I wrote recently about overcoming an issue with orphaned documents when doing a database attach upgrade from SharePoint 2007 to SharePoint 2010. During that same database upgrade, I managed to run into a second nasty error. After running the PowerShell mount-spContentDatabase command, the progress would go to approximately 15% complete, and then the process would fail. Investigation of the upgrade log revealed the following errors:

[powershell] [SPContentDatabaseSequence] [ERROR] [8/26/2011 8:56:01 AM]: Action of Microsoft.SharePoint.Upgrade.SPContentDatabaseSequence failed.
[powershell] [SPContentDatabaseSequence] [ERROR] [8/26/2011 8:56:01 AM]: Exception: The statistics '_dta_stat_1365579903_2_3_4_188_190_27_28_187_192' is dependent on column 'tp_ContentType'.
The statistics '_dta_stat_1365579903_28_192_190_4_27_187_188_3_26_2' is dependent on column 'tp_ContentType'.
The statistics '_dta_stat_1365579903_3_4_188_190_27_28_187' is dependent on column 'tp_ContentType'.
ALTER TABLE DROP COLUMN tp_ContentType failed because one or more objects access this column.
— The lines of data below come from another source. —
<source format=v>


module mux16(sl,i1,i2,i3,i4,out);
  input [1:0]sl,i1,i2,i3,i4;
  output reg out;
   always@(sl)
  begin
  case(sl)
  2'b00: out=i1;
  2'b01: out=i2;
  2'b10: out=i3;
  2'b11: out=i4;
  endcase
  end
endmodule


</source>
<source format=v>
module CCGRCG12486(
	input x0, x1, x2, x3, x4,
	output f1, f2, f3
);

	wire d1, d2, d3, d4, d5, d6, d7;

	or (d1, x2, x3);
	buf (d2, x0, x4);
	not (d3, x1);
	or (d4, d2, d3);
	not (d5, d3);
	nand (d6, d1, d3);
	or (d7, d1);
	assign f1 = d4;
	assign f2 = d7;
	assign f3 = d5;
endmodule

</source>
This was happening  when the upgrade process was altering the Database schema, and removing the tp_ContentType column from the table. I know SQL quite well from a BI perspective, and well enough from a SharePoint perspective, but I had never before bumped into a problem with SQL statistics.

Statistics are created in conjunction with indices to help optimize performance. Kim Tripp talks about them in a good article here, and Idera has a nice in-depth discussion on them here. However nice they may be, they were preventing my upgrade, so how important were they?
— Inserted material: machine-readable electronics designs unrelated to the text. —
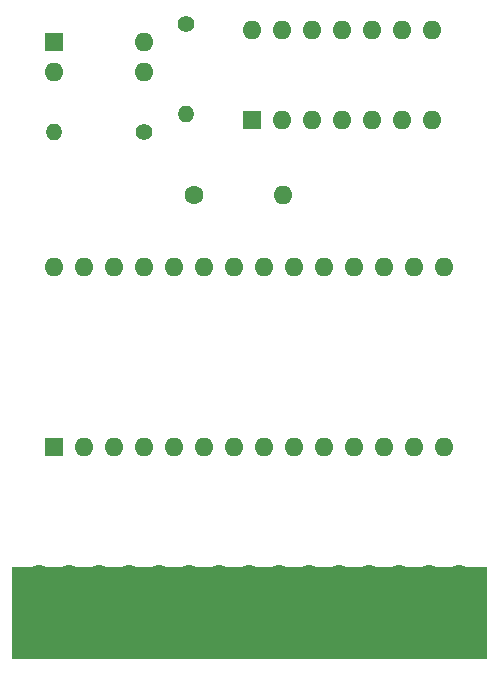
<source format=gbr>
G04 #@! TF.GenerationSoftware,KiCad,Pcbnew,(6.0.11)*
G04 #@! TF.CreationDate,2023-02-19T10:02:12-08:00*
G04 #@! TF.ProjectId,AtariCart,41746172-6943-4617-9274-2e6b69636164,rev?*
G04 #@! TF.SameCoordinates,Original*
G04 #@! TF.FileFunction,Soldermask,Bot*
G04 #@! TF.FilePolarity,Negative*
%FSLAX46Y46*%
G04 Gerber Fmt 4.6, Leading zero omitted, Abs format (unit mm)*
G04 Created by KiCad (PCBNEW (6.0.11)) date 2023-02-19 10:02:12*
%MOMM*%
%LPD*%
G01*
G04 APERTURE LIST*
G04 Aperture macros list*
%AMRoundRect*
0 Rectangle with rounded corners*
0 $1 Rounding radius*
0 $2 $3 $4 $5 $6 $7 $8 $9 X,Y pos of 4 corners*
0 Add a 4 corners polygon primitive as box body*
4,1,4,$2,$3,$4,$5,$6,$7,$8,$9,$2,$3,0*
0 Add four circle primitives for the rounded corners*
1,1,$1+$1,$2,$3*
1,1,$1+$1,$4,$5*
1,1,$1+$1,$6,$7*
1,1,$1+$1,$8,$9*
0 Add four rect primitives between the rounded corners*
20,1,$1+$1,$2,$3,$4,$5,0*
20,1,$1+$1,$4,$5,$6,$7,0*
20,1,$1+$1,$6,$7,$8,$9,0*
20,1,$1+$1,$8,$9,$2,$3,0*%
G04 Aperture macros list end*
%ADD10C,0.100000*%
%ADD11R,1.600000X1.600000*%
%ADD12O,1.600000X1.600000*%
%ADD13C,1.600000*%
%ADD14C,1.400000*%
%ADD15O,1.400000X1.400000*%
%ADD16RoundRect,1.000000X0.000000X-2.810000X0.000000X-2.810000X0.000000X2.810000X0.000000X2.810000X0*%
G04 APERTURE END LIST*
D10*
X25400000Y-74422000D02*
X65532000Y-74422000D01*
X65532000Y-74422000D02*
X65532000Y-82169000D01*
X65532000Y-82169000D02*
X25400000Y-82169000D01*
X25400000Y-82169000D02*
X25400000Y-74422000D01*
G36*
X25400000Y-74422000D02*
G01*
X65532000Y-74422000D01*
X65532000Y-82169000D01*
X25400000Y-82169000D01*
X25400000Y-74422000D01*
G37*
D11*
X28956000Y-64262000D03*
D12*
X31496000Y-64262000D03*
X34036000Y-64262000D03*
X36576000Y-64262000D03*
X39116000Y-64262000D03*
X41656000Y-64262000D03*
X44196000Y-64262000D03*
X46736000Y-64262000D03*
X49276000Y-64262000D03*
X51816000Y-64262000D03*
X54356000Y-64262000D03*
X56896000Y-64262000D03*
X59436000Y-64262000D03*
X61976000Y-64262000D03*
X61976000Y-49022000D03*
X59436000Y-49022000D03*
X56896000Y-49022000D03*
X54356000Y-49022000D03*
X51816000Y-49022000D03*
X49276000Y-49022000D03*
X46736000Y-49022000D03*
X44196000Y-49022000D03*
X41656000Y-49022000D03*
X39116000Y-49022000D03*
X36576000Y-49022000D03*
X34036000Y-49022000D03*
X31496000Y-49022000D03*
X28956000Y-49022000D03*
D11*
X45720000Y-36576000D03*
D12*
X48260000Y-36576000D03*
X50800000Y-36576000D03*
X53340000Y-36576000D03*
X55880000Y-36576000D03*
X58420000Y-36576000D03*
X60960000Y-36576000D03*
X60960000Y-28956000D03*
X58420000Y-28956000D03*
X55880000Y-28956000D03*
X53340000Y-28956000D03*
X50800000Y-28956000D03*
X48260000Y-28956000D03*
X45720000Y-28956000D03*
D11*
X28956000Y-29972000D03*
D12*
X28956000Y-32512000D03*
X36576000Y-32512000D03*
X36576000Y-29972000D03*
D13*
X40767000Y-42926000D03*
D12*
X48267000Y-42926000D03*
D14*
X36576000Y-37592000D03*
D15*
X28956000Y-37592000D03*
D14*
X40132000Y-28448000D03*
D15*
X40132000Y-36068000D03*
D16*
X27686000Y-78105000D03*
X30226000Y-78105000D03*
X32766000Y-78105000D03*
X35306000Y-78105000D03*
X37846000Y-78105000D03*
X40386000Y-78105000D03*
X42926000Y-78105000D03*
X45466000Y-78105000D03*
X48006000Y-78105000D03*
X50546000Y-78105000D03*
X53086000Y-78105000D03*
X55626000Y-78105000D03*
X58166000Y-78105000D03*
X60706000Y-78105000D03*
X63246000Y-78105000D03*
M02*

</source>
Well, as it turns out, a well meaning SQL DBA had decided that it would be a good idea to optimize the SharePoint databases, and had run a process that created a number of these statistics. Unfortunately, these ones implemented referential integrity constraints that were preventing the schema to be changed, and causing the upgrade to fail.

Luckily, these statistics followed a consistent naming convention. I was fairly easily able to go through each table in the content database and remove the offending statistics (in my case, all of the ones that began with “_dta”. There were other statistics in there, and they were left alone.
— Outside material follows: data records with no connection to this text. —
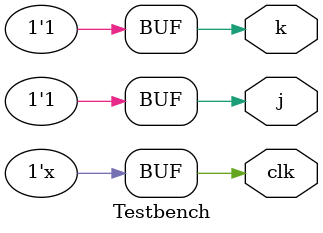
<source format=v>
`timescale 1ns / 1ps


module Testbench(
    output reg j,
    output reg k,
    output reg clk
    );
   
    
    initial begin
    j=0;
    k=0;
    clk=0;
    #150
    j=1;
    #150
    j=0;
    k=1;
    #150
    j=1;
    k=1;
    end
   
    always#(30)begin
    clk=~clk;
    end
    /*
    always#(50)begin
    j=~j;
    end
    always#(40)begin
    k=~k;
    end
    
    */
    
endmodule

</source>
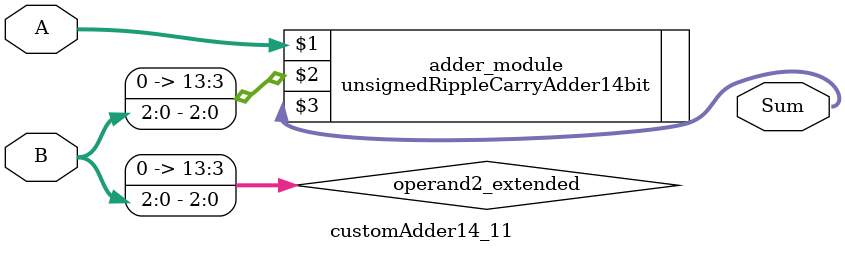
<source format=v>

module customAdder14_11(
                    input [13 : 0] A,
                    input [2 : 0] B,
                    
                    output [14 : 0] Sum
            );

    wire [13 : 0] operand2_extended;
    
    assign operand2_extended =  {11'b0, B};
    
    unsignedRippleCarryAdder14bit adder_module(
        A,
        operand2_extended,
        Sum
    );
    
endmodule
        
</source>
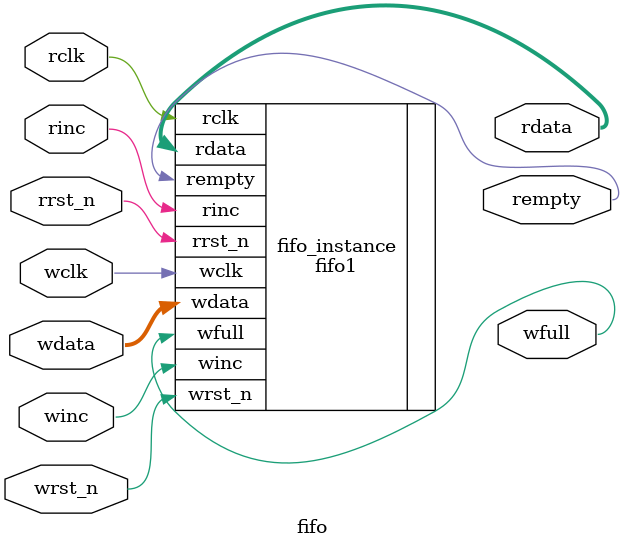
<source format=v>
module fifo (
    output [31:0] rdata,
    output wfull,
    output rempty,
    input [31:0] wdata,
    input winc, wclk, wrst_n,
    input rinc, rclk, rrst_n
);

    fifo1 #(
        .DSIZE(32),
        .ASIZE(5)
    ) fifo_instance (
        .rdata(rdata),
        .wfull(wfull),
        .rempty(rempty),
        .wdata(wdata),
        .winc(winc),
        .wclk(wclk),
        .wrst_n(wrst_n),
        .rinc(rinc),
        .rclk(rclk),
        .rrst_n(rrst_n)
    );
endmodule

</source>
Once the statistics were removed, the upgrade proceeded smoothly. Once again, I was forced to manipulate the content database directly to solve a problem, which is not at all a good idea generally. However, in this case, it was done to undo some other changes previously implemented.

Hopefully this can save someone else some grief in the future.


  1. Stephen Stephen

    Great post John this was exactly the problem I’m running into. What method did you use to remove the statistics? Did you just delete them in management studio or use Transact-SQL? Not being as familiar with SQL I want to make sure I do this as correctly as possible.